Joss Carter: The Ravenous, The Salvation, The Misery


Joss Carter comes with two caveats: 1.  EXPLICIT CONTENT. MATURE AUDIENCE'S ONLY. 2. NO ANIMALS WERE HARMED OR KILLED FOR THE SOLE PURPOSE OF THIS PRODUCTION. ALL ANIMALS HAVE BEEN ETHICALLY SOURCED. Caveats that act as a prelude to what you might expect from the the contemporary movement and performance artist, teacher and choreographer who includes taxidermy and hand poke tattooing as hobbies. Having worked with BalletBoyz, Russell Maliphant and the Gary Clarke Company among others Carter’s aesthete seems to have been cultivated and solidified - instantly undeniable in his presence face-to-face, aggressively present in his performances style and already evident in one of his early productions ‘The Ravenous Flight of Misanthropy (2012)’. Designed and choreographed by Carter, as with much of his work, it’s described as “Riddled with crimes of passion and sacrificial guilt”. Inspired by author Margaret Atwood’s poem ‘Eating the Birds’, on a clean white surface, anchored by a tree stump and branches, the stage edges seem to disappear into infinity as joss commits his passionate crimes and appears to wrestle with sacrificial guilt. The image, the movement, the styling indicative of an artists who dissects, ruminates and falls deeply into their craft.

“We’re mired in gravity, we’re earthbound.

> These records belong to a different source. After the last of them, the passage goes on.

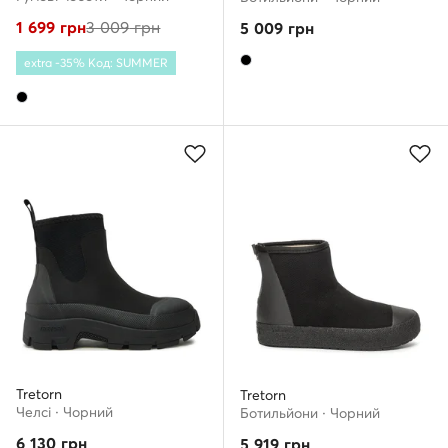
1 699
грн
3 009
грн
5 009
грн
extra -35% Код: SUMMER
Tretorn
Tretorn
Челсі · Чорний
Ботильйони · Чорний
6 130
грн
5 919
грн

We’re ankle-deep in blood, and all because we ate the birds, we ate them a long time ago, when we still had the power to say no.”
— Eating the Birds, Margaret Atwood

I am here to provoke and challenge, but there is a huge awareness, to make the audience aware of things that have happened in the world and in history.
— Joss Carter

In 2014’s ‘Salvation’ Joss Carter explores religious fanaticism, though he doesn’t seem to be taking cues from the obvious contemporaneous hype surrounding Islamic extremism, instead A Clodhopper found the piece mirrored Antonin Artaud’s ‘The Monk’, the French gothic novel  based on ‘The Monk’ by Matthew Lewis. In it a senior clergyman is slowly seduced by the devil posing as a women, and ends with the protagonists entrails being picked out of his stomach on a rock. Pretty dark hey, well you could be forgiven for thinking “so is Joss Carter” as he focuses on human suffering centred on spiritual ideology in ‘Salvation’ using an untypical blend of dance and performance. The darkness seems to be a theme that runs through his work coupled with a knack for visually striking pieces that explore the disturbing and the ugly. Though Joss says there is a brightness to his work “The darker themes come from a more humanitarian perspective - more an abstract of human existence and the things that happen in the world and the things that have happened in the history. But there is a lightness to it, the performance is an opportunity to express and that gives me a freedom and a lightness performing them. It is easy as an artist to focus on  an absurd, provocative or grotesque theme because people feed off provocation. I am here to provoke and challenge, but there is a huge awareness, to make the audience aware of things that have happened in the world and in history.”


As a straight man there’s always a social prejudice or some kind of barrier of being a very open, society has a large role to play. But as a straight man there’s always a curiosity of exploration. And within Misery Flesh I can express myself...
— Joss Carter

Despite the reassurance the darkness is omnipresent in his work, especially with improvised solo performance piece ‘Misery Flesh’ (2015). In it, wearing nothing but a skinned pig head Joss pulls sharp focus on the the male of the species “I made the pig face because I do taxidermy, with misery flesh I wanted to show the grotesque nature of men. The glorification and the grotesqueness of the male species or the bastardisation of the man. Whether that be body dysmorphia, a clinical depression, the idea of being uncomfortable in their body so from an aesthetic point of view they have to change themselves because at the end of the day they feel disgusted with their body, their image how they look or how they feel. It has a lot to do with shame. And when I perform it, because I put this mark, as a form of art, gives me a second skin, a mask so I can kind of put one side of me away and bring out this other beast.” Another element to Joss Carter is his sexuality; an energy perceptible in his performance, when you meet him in person and a theme explored explicitly in ‘Misery Flesh’ “As a straight man there’s always a social prejudice or some kind of barrier of being a very open, society has a large role to play. But as a straight man there’s always a curiosity of exploration. And within Misery Flesh I can express myself, the piece allows me to really challenge myself and push myself with my sexuality and an audience. It’s an outlet.” Taking a cue from three of his works, a potent mix of the Ravenous, the Salvation and the Misery sum up Joss Carter perfectly.